I hold tremendous gratitude toward the professional communities that support me, so I make a point of contributing to them consistently. At the College of Idaho, I serve as the director of the Gipson Honors Program — teaching and arranging mentoring, programming, and events for the 50 honors students whom I also advise. I have chaired both the Environmental Studies and the English departments, as well as the Division of Humanities & Fine Arts. I also have served on a range of governance, finance, search, and faculty evaluation committees, in addition to several special task forces.

 

Because I also value the larger academic community of which I am a part, I contribute to its governance and future. I currently serve as president of The Thoreau Society, and in the past I have served other professional organizations.

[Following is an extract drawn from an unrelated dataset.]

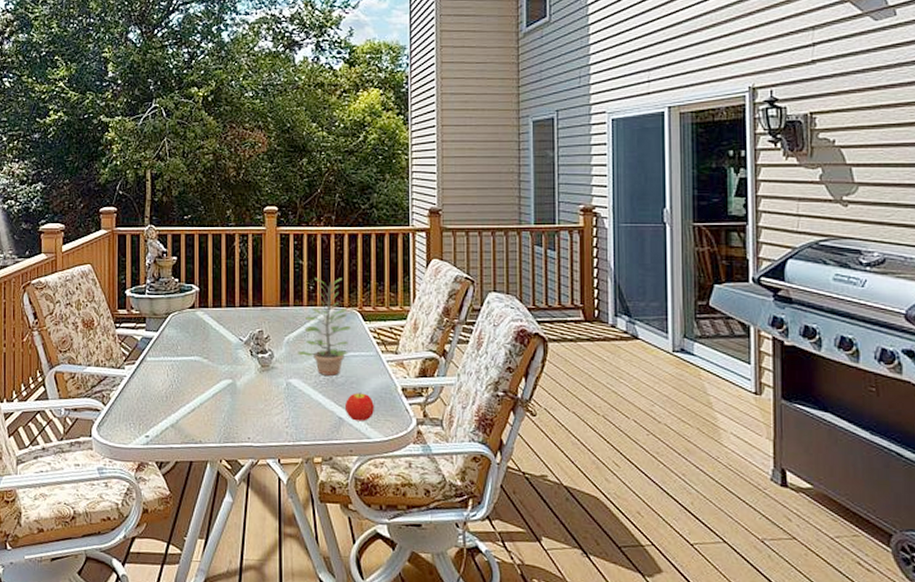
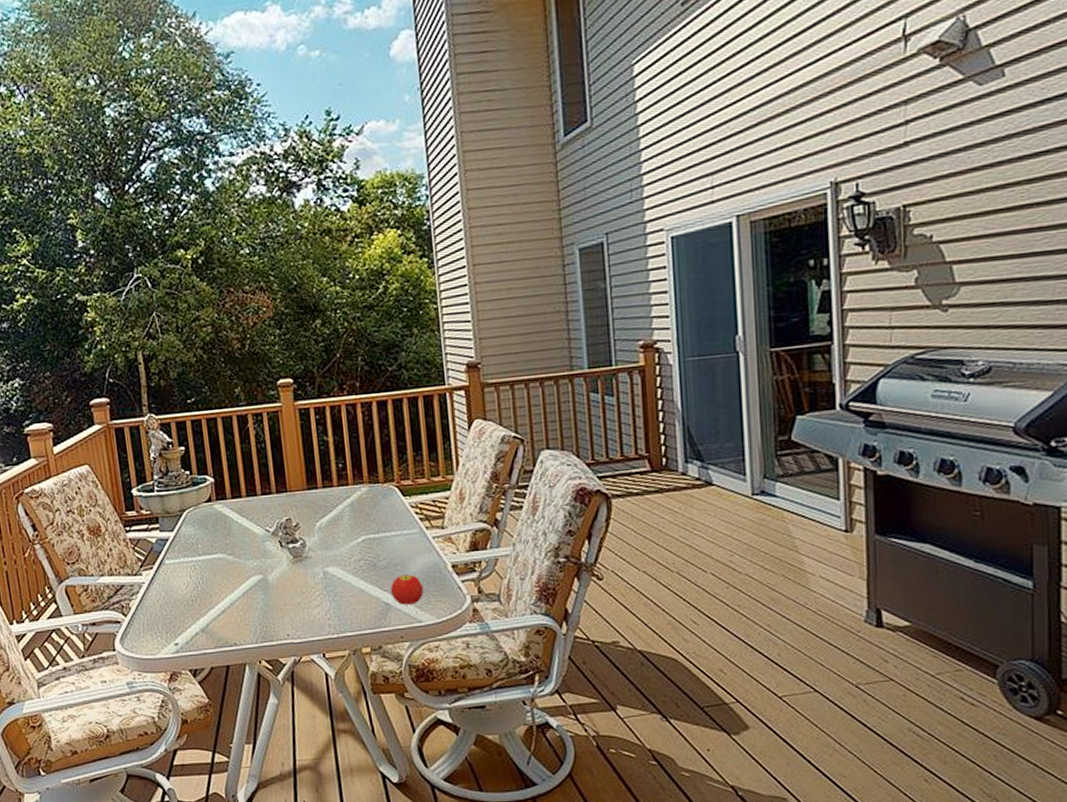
plant: present [298,277,352,376] -> none [332,451,391,560]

For the Association for the Study of Literature and Environment (ASLE), I have served as board member, Mentoring Coordinator, Professional Affiliate Organizational Liaison, Vice-President, and President. I regularly review fellowship applications for national granting agencies, as well as books, articles, and manuscripts for academic journals and publishers. I also provide guidance to tenure and promotion committees and to colleagues and graduate students around the country who seek my feedback on their scholarship in the environmental humanities.

I am deeply committed to the public humanities, so I share my work with general audiences — whether through lecturing, contributing to films, organizing a lecture series, participating in institutes for high school educators, or teaching at the Osher Institute of Lifelong Learning, which serves college-educated adults in my community.